Dolphin 2.7 Mixtral 8x7b GPTQ is a quantized version of the Dolphin 2.7 model, based on Mixtral-8x7b architecture. This version represents a significant advancement in efficient AI deployment, offering various quantization options to balance performance and resource usage. The model was trained for 3 days on 4x A100s using qLoRA and Axolotl, incorporating multiple high-quality datasets including ehartford/dolphin, airoboros, and Magicoder.
Implementation Details
The model employs GPTQ quantization with multiple options ranging from 3-bit to 8-bit precision, allowing users to choose based on their hardware constraints and quality requirements. It uses the ChatML prompt format and supports a context length of up to 8192 tokens.
- Multiple GPTQ parameter permutations available (3-bit, 4-bit, 8-bit)

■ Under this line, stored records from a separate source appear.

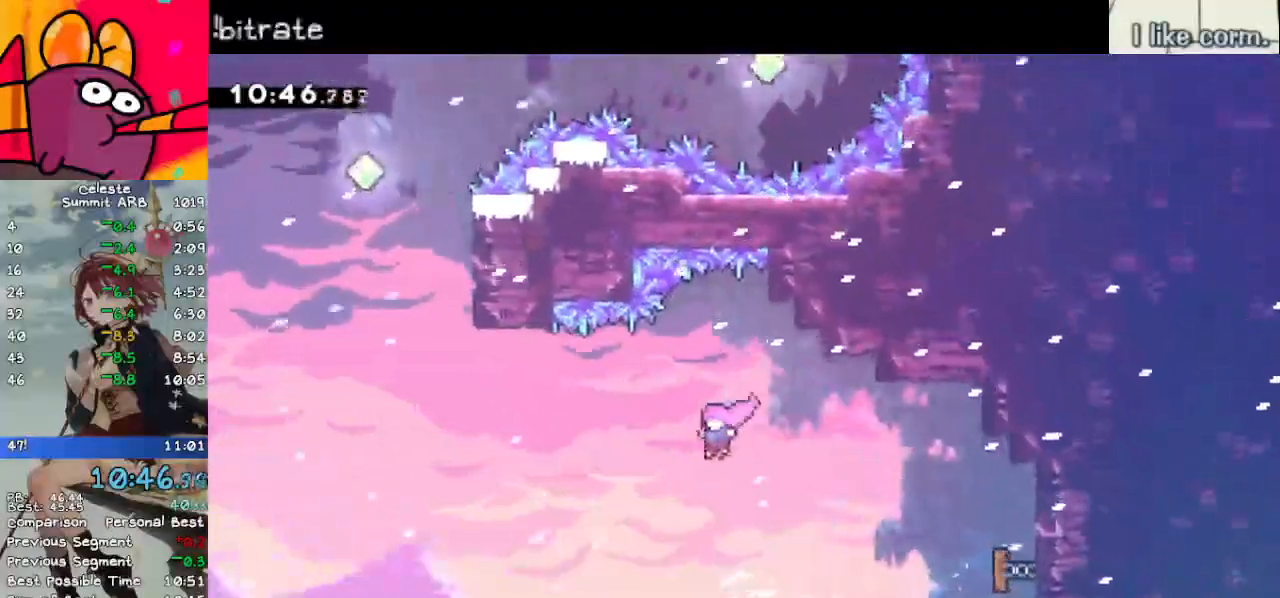
{"keys": ["left", "up"], "events": [[150, "dash", "down"], [400, "dash", "up"]]}
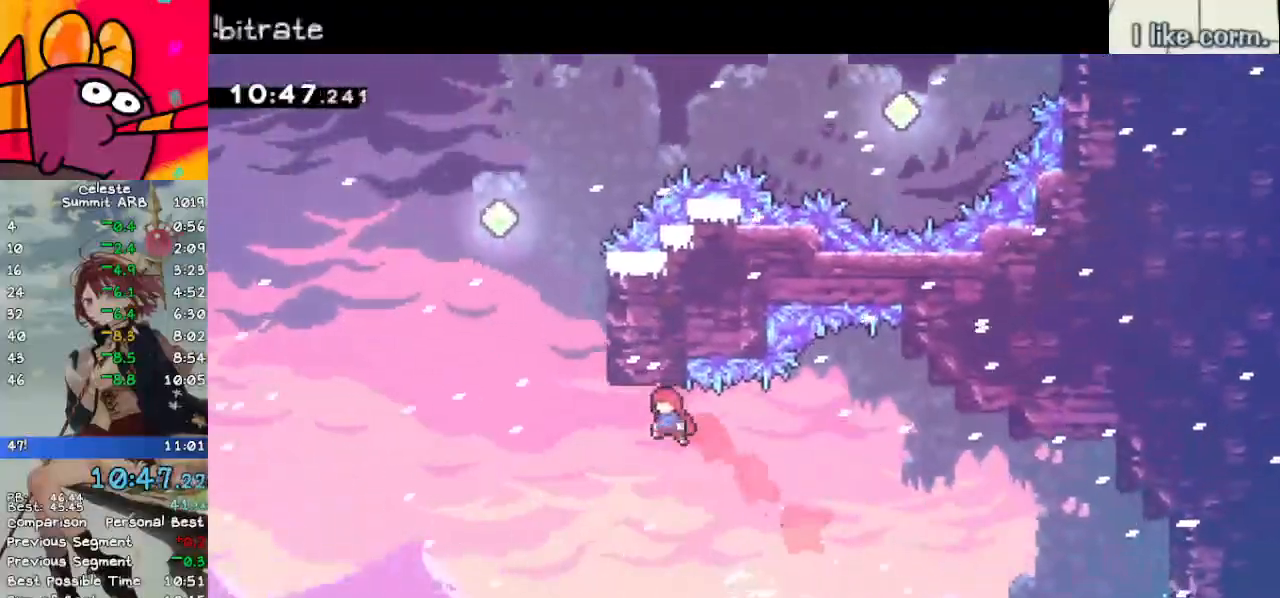
{"keys": ["right", "up"], "events": [[267, "dash", "down"], [317, "left", "up"], [500, "dash", "up"], [500, "right", "down"]]}
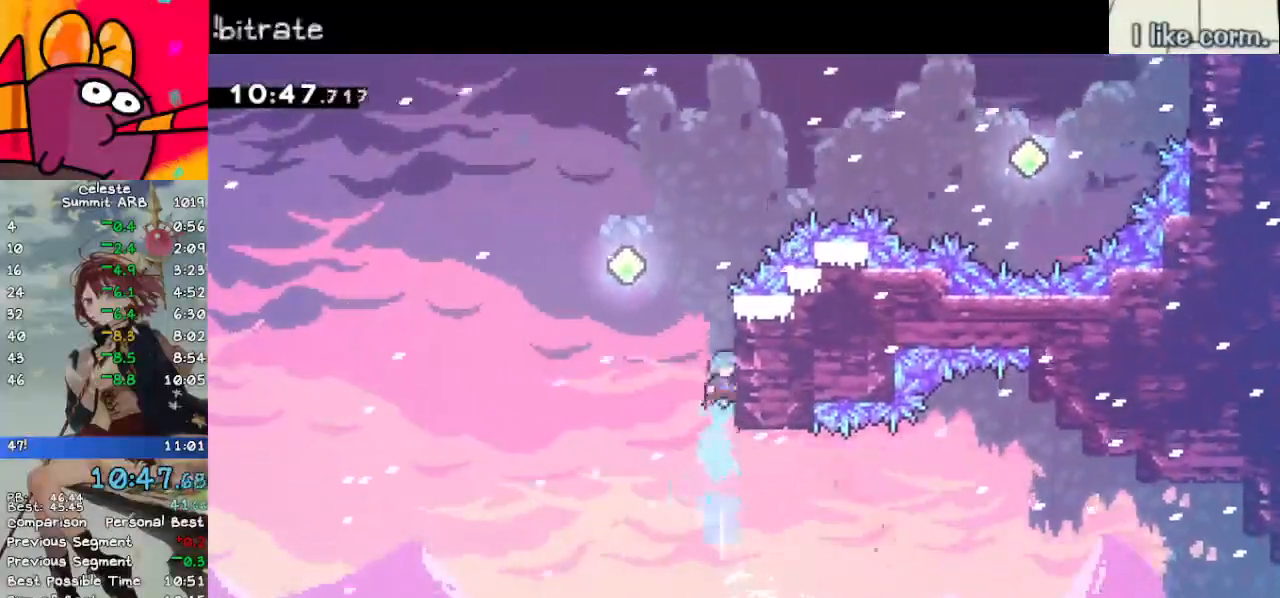
{"keys": ["jump", "right", "up"], "events": [[50, "jump", "down"]]}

- Supports various group sizes for different VRAM requirements
- Compatible with text-generation-webui and Hugging Face's transformers library
- Implements Act Order for improved quantization accuracy
Core Capabilities
- Enhanced coding capabilities with specialized training data
- Highly compliant and responsive to user instructions
- Supports 16k context window during training
- Optimized for both general chat and specialized tasks
- Compatible with multiple inference frameworks including TGI and text-generation-webui
Frequently Asked Questions
Q: What makes this model unique?
This model stands out for its optimized balance between performance and resource efficiency, offering multiple quantization options while maintaining high-quality output, especially in coding tasks. The incorporation of various high-quality datasets and specific fixes in the transformers library make it particularly robust.
Q: What are the recommended use cases?
The model excels in coding tasks, general chat applications, and structured output generation. It's particularly suitable for deployments where resource efficiency is crucial while maintaining high-quality output. The multiple quantization options make it adaptable to various hardware configurations.